■ **Work order**
Reproduce only the stretch of the listing from the line containing "right knee: (10, 125, 9)" through the line containing "left shoulder: (98, 52, 0)", with every "Person" changed to "Subject" and everything else left unchanged.
*** Opening Data extract ***
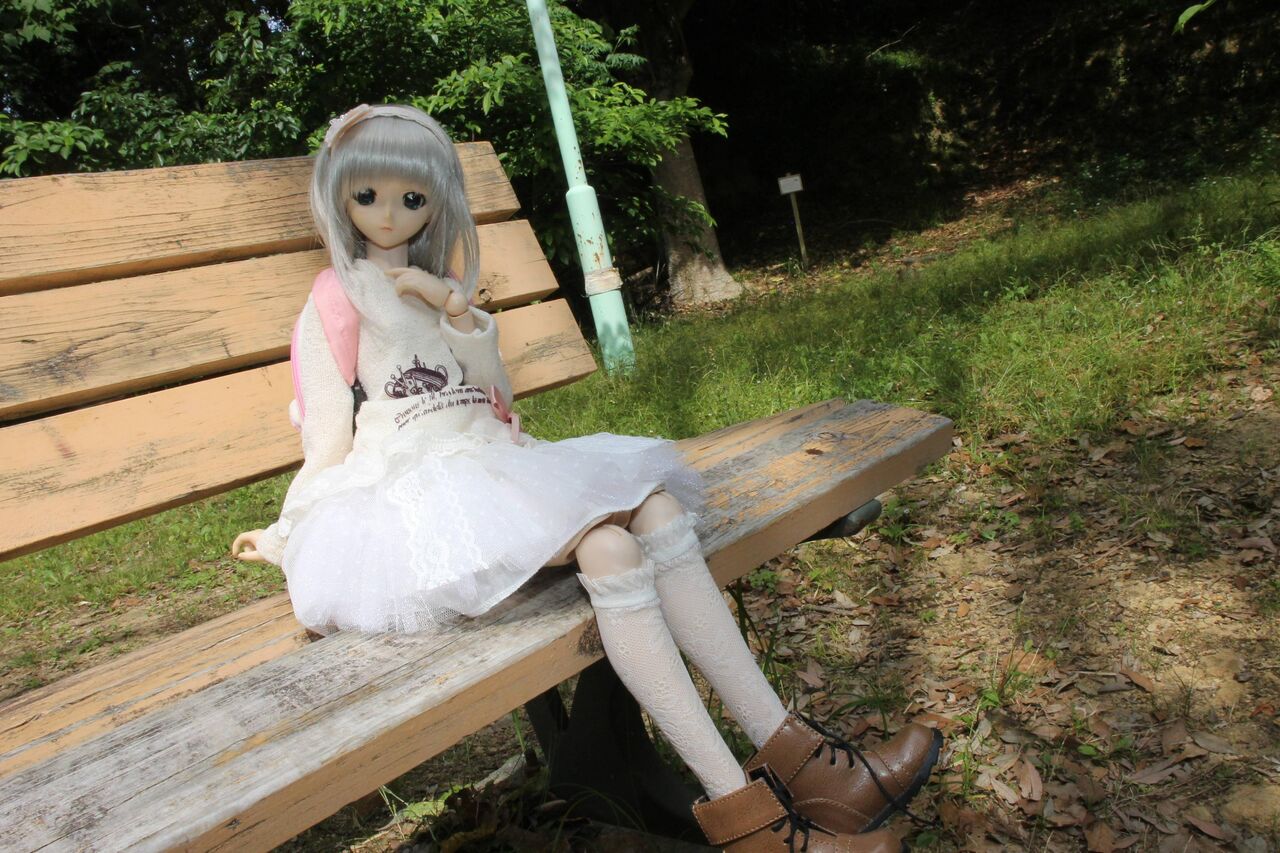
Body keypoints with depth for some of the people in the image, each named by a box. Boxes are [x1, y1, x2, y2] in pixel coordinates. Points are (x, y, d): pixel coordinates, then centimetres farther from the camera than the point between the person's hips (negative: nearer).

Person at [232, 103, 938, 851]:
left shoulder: (434, 287, 21)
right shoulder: (337, 300, 3)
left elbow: (498, 391, 12)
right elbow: (328, 433, 6)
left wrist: (458, 312, -2)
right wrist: (287, 537, 7)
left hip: (489, 457, 7)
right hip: (417, 483, -6)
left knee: (658, 512, -19)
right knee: (608, 545, -31)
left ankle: (787, 749, -19)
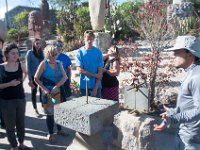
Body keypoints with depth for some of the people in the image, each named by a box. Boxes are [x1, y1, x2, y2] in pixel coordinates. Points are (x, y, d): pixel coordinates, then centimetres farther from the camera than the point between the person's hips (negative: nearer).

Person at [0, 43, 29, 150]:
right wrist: (9, 84, -21)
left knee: (21, 123, 16)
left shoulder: (21, 65, -3)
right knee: (10, 125, 9)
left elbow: (25, 72, 21)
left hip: (20, 99, 3)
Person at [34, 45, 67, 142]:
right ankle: (50, 134, 22)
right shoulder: (44, 64, -8)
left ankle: (59, 130, 33)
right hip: (48, 93, -4)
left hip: (59, 91, 4)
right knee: (50, 113, 6)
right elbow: (36, 78, -9)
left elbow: (65, 77, -4)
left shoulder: (59, 64, 4)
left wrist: (56, 86, -16)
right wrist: (44, 89, -15)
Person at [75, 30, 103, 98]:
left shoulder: (98, 52, 0)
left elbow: (100, 71, -3)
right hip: (84, 85, 0)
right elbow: (80, 70, -6)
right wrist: (95, 75, -10)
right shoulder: (80, 52, -1)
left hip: (96, 85, 0)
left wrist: (96, 88, -11)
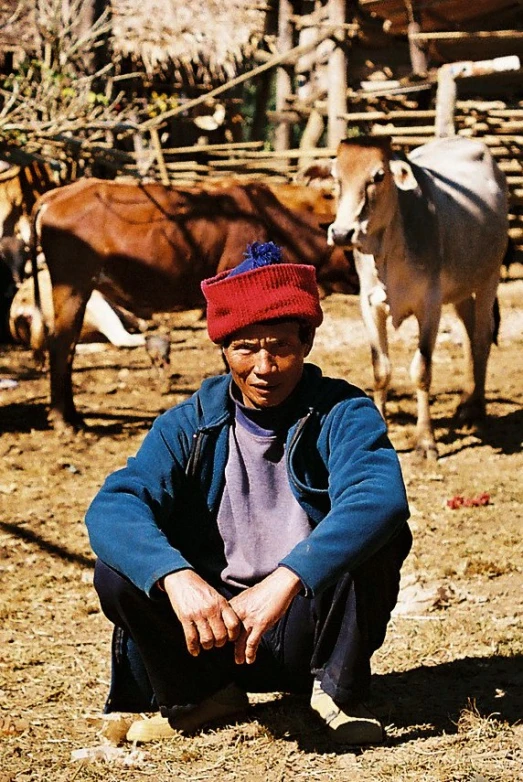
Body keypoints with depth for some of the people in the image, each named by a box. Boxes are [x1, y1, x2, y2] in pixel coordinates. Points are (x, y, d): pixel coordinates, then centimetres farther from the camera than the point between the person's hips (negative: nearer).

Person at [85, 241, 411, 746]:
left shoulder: (343, 414, -10)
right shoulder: (190, 425, -3)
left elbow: (381, 495, -32)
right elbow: (110, 508, -19)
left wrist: (285, 581, -46)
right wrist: (175, 577, -41)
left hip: (313, 628, -2)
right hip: (214, 622, 2)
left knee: (375, 534, -28)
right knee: (118, 568, -21)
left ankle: (339, 690, -5)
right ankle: (198, 695, 3)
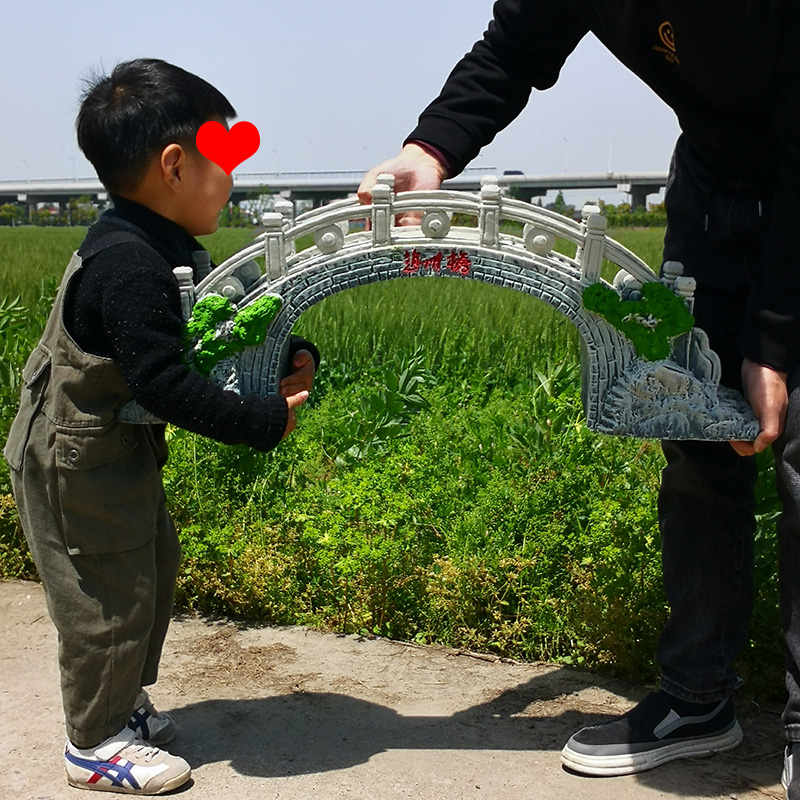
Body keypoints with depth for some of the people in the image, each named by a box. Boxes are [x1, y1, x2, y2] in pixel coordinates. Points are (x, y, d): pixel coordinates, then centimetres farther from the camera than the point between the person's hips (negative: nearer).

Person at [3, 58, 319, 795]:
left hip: (118, 451, 10)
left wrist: (292, 359, -5)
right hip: (75, 458, -10)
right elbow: (165, 383, -33)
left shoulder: (165, 251, 4)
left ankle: (123, 702, 38)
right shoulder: (127, 264, -29)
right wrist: (266, 421, -27)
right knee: (111, 591, 1)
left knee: (152, 569, 20)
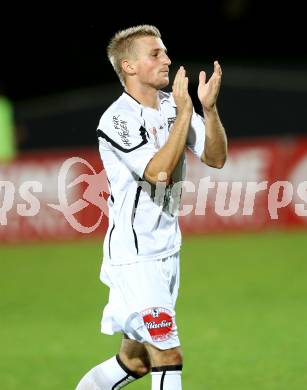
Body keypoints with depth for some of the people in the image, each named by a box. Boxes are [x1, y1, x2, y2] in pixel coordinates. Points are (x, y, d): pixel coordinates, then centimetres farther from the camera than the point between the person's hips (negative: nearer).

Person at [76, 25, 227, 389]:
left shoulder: (173, 105, 6)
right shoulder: (116, 120, -16)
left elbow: (216, 157, 2)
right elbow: (159, 172, -27)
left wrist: (209, 107, -13)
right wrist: (184, 113, -26)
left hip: (166, 248, 8)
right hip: (133, 255, -8)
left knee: (136, 359, 13)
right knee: (168, 356, -10)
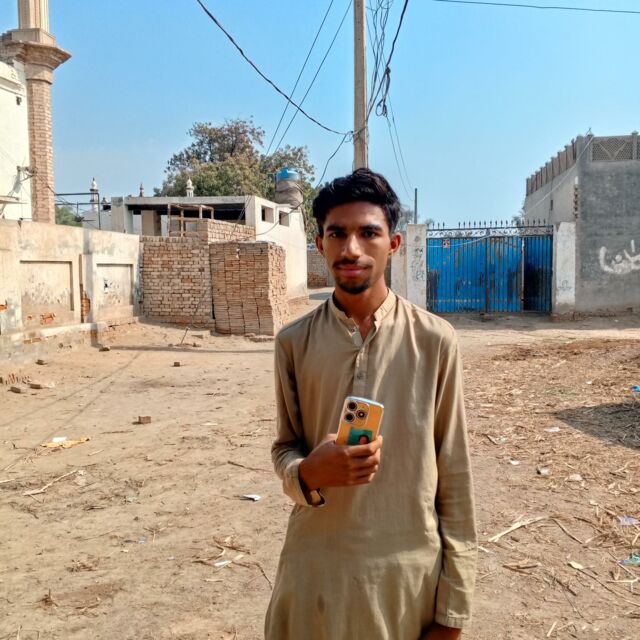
*** Closing Data extract ***
■ **Written answer**
right knee: (10, 125, 9)
left elbow: (25, 72, 21)
left hip: (20, 99, 3)
Subject at [34, 45, 67, 142]:
right ankle: (50, 134, 22)
right shoulder: (44, 64, -8)
left ankle: (59, 130, 33)
right hip: (48, 93, -4)
left hip: (59, 91, 4)
right knee: (50, 113, 6)
right elbow: (36, 78, -9)
left elbow: (65, 77, -4)
left shoulder: (59, 64, 4)
left wrist: (56, 86, -16)
right wrist: (44, 89, -15)
Subject at [75, 30, 103, 98]:
left shoulder: (98, 52, 0)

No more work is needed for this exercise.